POSTED RESPONSE TO COLUMN BY MARCUS GEE IN TORONTO'S GLOBE AND MAIL
An cheeseburger-eating dullard from Etobicoke who likes
driving his car every day into the city, often while illegally using his
cellphone, fires an experienced expert in transit.
And this is transportation policy?
_____________________________
"Rob Ford clearly
campaigned and won on a platform of subways. The bureaucrats are there to serve
the government of the day. "
A mayoral candidate may campaign on any issue he or she
likes, but being elected does not mean, in our system, that your campaign issue
becomes law.
The Council - the genuine political authority for the city,
just as Parliament is the genuine national political authority - has voted, and
Ford lost.
We've had that happen, many times.
Just because Miller was elected, we did not close down the
Island Airport, and that is a good thing.
Ford simply does not know what he is talking about. What
kind of city do you build on the basis of ignorance?
Toronto is a city of narrow streets for the most part, and
it has almost no grand avenues going its length or width to permit the flow of
cars.
It absolutely must think in terms other than the car for the
future.
And subways are terribly expensive.
The world's great subway systems - like London or Paris or
New York - were mostly built when labor was extremely cheap: you could not
reproduce one of them today unless you had a hundred billion dollars available.

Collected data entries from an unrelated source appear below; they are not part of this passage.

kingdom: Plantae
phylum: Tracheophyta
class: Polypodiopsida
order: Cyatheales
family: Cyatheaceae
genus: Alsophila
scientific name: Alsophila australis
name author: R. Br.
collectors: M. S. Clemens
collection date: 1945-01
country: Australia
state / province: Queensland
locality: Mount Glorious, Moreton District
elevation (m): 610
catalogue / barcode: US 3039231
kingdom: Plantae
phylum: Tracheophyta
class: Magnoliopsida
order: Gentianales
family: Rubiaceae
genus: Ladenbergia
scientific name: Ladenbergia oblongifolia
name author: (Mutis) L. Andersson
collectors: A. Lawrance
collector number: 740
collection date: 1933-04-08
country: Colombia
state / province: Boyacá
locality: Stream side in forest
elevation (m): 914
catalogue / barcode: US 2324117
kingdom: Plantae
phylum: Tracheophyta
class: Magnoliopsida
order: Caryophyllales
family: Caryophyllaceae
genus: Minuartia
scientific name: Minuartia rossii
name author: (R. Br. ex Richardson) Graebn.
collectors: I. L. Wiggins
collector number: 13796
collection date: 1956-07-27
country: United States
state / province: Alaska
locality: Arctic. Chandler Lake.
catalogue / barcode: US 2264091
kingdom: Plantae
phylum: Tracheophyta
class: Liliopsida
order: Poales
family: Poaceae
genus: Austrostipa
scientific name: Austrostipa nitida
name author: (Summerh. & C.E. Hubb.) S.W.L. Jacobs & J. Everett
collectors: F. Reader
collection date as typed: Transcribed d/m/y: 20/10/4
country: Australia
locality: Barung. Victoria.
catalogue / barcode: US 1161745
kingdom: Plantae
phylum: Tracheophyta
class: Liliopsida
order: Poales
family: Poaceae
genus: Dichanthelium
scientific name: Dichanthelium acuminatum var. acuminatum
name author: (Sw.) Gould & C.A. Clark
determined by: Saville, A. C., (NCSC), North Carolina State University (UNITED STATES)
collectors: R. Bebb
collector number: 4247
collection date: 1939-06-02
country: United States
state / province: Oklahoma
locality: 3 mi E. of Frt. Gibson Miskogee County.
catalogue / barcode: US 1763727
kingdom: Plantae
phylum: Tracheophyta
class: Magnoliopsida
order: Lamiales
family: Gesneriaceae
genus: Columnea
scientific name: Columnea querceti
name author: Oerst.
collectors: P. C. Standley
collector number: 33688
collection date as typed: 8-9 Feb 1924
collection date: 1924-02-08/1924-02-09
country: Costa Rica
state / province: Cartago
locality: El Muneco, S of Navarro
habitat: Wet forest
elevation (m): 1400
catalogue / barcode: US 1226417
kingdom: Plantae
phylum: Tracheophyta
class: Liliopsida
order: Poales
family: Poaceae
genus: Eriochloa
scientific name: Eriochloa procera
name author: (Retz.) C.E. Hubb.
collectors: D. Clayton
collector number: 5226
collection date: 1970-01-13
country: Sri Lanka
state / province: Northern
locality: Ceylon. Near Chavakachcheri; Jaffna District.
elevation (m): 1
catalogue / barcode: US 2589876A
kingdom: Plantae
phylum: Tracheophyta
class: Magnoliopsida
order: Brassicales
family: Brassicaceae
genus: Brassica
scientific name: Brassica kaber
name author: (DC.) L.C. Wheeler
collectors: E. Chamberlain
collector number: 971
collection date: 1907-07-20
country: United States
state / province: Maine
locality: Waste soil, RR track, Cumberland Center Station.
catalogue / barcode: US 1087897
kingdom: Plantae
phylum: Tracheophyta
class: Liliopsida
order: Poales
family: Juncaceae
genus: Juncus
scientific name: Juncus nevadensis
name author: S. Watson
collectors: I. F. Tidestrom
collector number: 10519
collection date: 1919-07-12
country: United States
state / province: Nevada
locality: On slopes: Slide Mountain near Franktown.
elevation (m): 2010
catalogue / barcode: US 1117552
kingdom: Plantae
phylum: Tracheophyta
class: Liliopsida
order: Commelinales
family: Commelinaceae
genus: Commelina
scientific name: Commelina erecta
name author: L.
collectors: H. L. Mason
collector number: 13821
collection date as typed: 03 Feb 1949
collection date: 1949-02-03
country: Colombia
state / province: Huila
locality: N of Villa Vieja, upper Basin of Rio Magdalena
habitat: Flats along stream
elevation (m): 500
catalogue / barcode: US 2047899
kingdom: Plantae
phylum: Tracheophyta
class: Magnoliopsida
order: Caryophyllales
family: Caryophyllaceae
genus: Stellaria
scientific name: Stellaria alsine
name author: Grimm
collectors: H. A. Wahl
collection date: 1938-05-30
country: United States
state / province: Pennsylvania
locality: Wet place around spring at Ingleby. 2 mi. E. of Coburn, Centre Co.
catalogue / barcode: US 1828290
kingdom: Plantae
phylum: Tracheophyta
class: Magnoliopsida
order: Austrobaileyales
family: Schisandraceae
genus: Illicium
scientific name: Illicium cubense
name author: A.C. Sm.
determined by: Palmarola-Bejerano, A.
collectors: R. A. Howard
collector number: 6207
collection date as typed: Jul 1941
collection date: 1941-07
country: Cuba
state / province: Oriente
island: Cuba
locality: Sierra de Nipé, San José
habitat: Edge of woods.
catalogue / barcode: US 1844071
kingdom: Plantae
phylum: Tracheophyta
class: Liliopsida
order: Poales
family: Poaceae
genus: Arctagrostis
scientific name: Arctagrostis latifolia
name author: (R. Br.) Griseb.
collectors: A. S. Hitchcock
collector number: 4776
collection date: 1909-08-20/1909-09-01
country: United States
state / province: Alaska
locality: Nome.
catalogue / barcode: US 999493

When you ask the general public a question in which either
they are not competent or that is loaded with emotional baggage, you can often
get just the answer you want: polls and marketers do that all the time.
So asking people in general about subways - without their
having any hint of knowledge about technical or financial realities - borders
on meaningless fantasy.
Claiming campaign slogans as representing the voice of the
people is simply unthinking nonsense, much like giving weight to a candidate’s asking
people if they'd all like free passes to an expensive restaurant.